Voyons un peu : « Le Conseil du trésor établit le niveau de l’effectif dont dispose chaque ministre pour l’ensemble des organismes publics dont il est responsable » (article 10)
« Chaque ministre responsable répartit en tout ou en partie l’effectif attribué par le Conseil du trésor…entre les organismes publics visés dont il est responsable et en informe ensuite le président du Conseil du trésor. Il communique également le niveau de l’effectif établi… aux organismes visés » (article 11).
« Une planification triennale de la main d’œuvre visant à optimiser l’organisation du travail doit être réalisée tous les trois ans (sic) par chaque organisme public. …Le ministre responsable transmet au président du Conseil du trésor la planification des organismes publics que ce dernier désigne. » (article 6)
Quels sont les organismes qui devront se soumettre à cet exercice et ce contrôle :
- Tous les ministères, cela va de soi et le projet de loi aurait dû arrêter là;
- Les commissions scolaires et donc toutes les écoles du Québec ;
Les 72 CÉGEPS ; - L’Université du Québec et toutes ses universités constituantes ;
- Les quelque 190 établissements de santé et services sociaux ;
- Les 99 organismes budgétaires et autres que budgétaires ;
- Les grandes sociétés d’État (Hydro-Québec, SAQ, Loto-Québec, etc.)
Rappelons que la plupart de ces organismes, au premier chef les sociétés d’État, préparent déjà des plans stratégiques triennaux, lesquels doivent recevoir l’approbation du gouvernement, qu’ils sont gouvernés par des conseils d’administration qui en revoient et approuvent les budgets, qu’ils doivent rendre public chaque année un rapport de leurs activités et de leurs résultats.
Il serait incongru d’imposer une telle démarche de contrôle des effectifs qui soit en ajout et sans lien avec les démarches de gestion et de gouvernance déjà en place.

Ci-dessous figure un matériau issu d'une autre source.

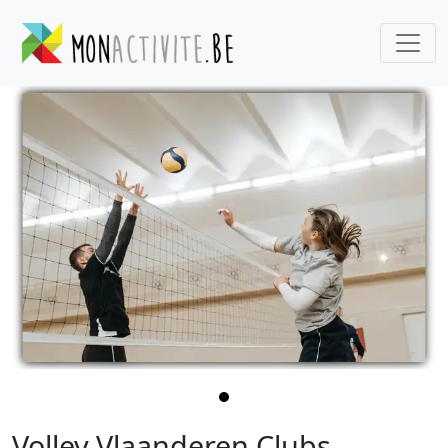
Volley Vlaanderen Clubs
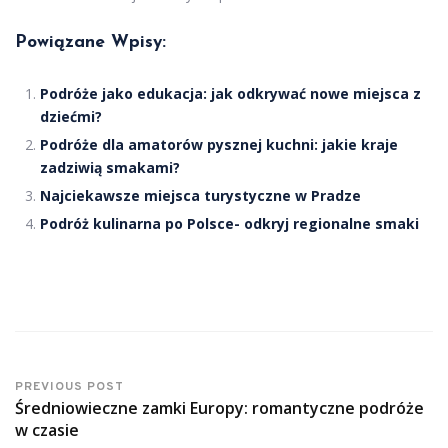
Powiązane Wpisy:
Podróże jako edukacja: jak odkrywać nowe miejsca z
dziećmi?
Podróże dla amatorów pysznej kuchni: jakie kraje
zadziwią smakami?
Najciekawsze miejsca turystyczne w Pradze
Podróż kulinarna po Polsce- odkryj regionalne smaki
PREVIOUS POST
Średniowieczne zamki Europy: romantyczne podróże
w czasie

Il faut une singulière ignorance du fonctionnement des organisations complexes pour ne pas subodorer les réactions et les comportements que suscitera une telle imposition. Comprenant bien qu’à la façon coutumière des bureaucraties, des diktats et des décrets ordonnant des coupures arbitraires et universelles d’effectifs suivront, tous chercheront à justifier le plus grand nombre d’employés. Le plan triennal d’effectifs, disjoint du plan stratégique et du budget, deviendra un exercice hautement politique aboutissant à des demandes collectives d’augmentation des effectifs.
Au bout du compte, ne pouvant admettre l’erreur (une bureaucratie ne se trompe jamais), il faudra augmenter la mise, ajouter des contrôles et des vérifications, demander encore plus d’information. Les ministères et le Conseil du trésor, ensevelis sous une masse de documents, émettront donc des directives générales de coupure d’effectifs sans pertinence aux véritables enjeux.
Ce gouvernement, comme tant d’autres, ne comprend pas la différence entre gouverner et gérer. Gouverner dans ce cas précis prendrait la forme d’une directive transmise par leur ministre de tutelle aux organismes et leurs conseils d’administration leur demandant d’atteindre des objectifs de réduction des coûts d’exploitation, laissant à leur initiative respective les moyens d’atteindre l’objectif.
Il ne faudrait pas faire la démonstration au Québec que Kafka était un optimiste et que George Orwell manquait d’imagination !
Les propos de ce texte n’engagent que son auteur.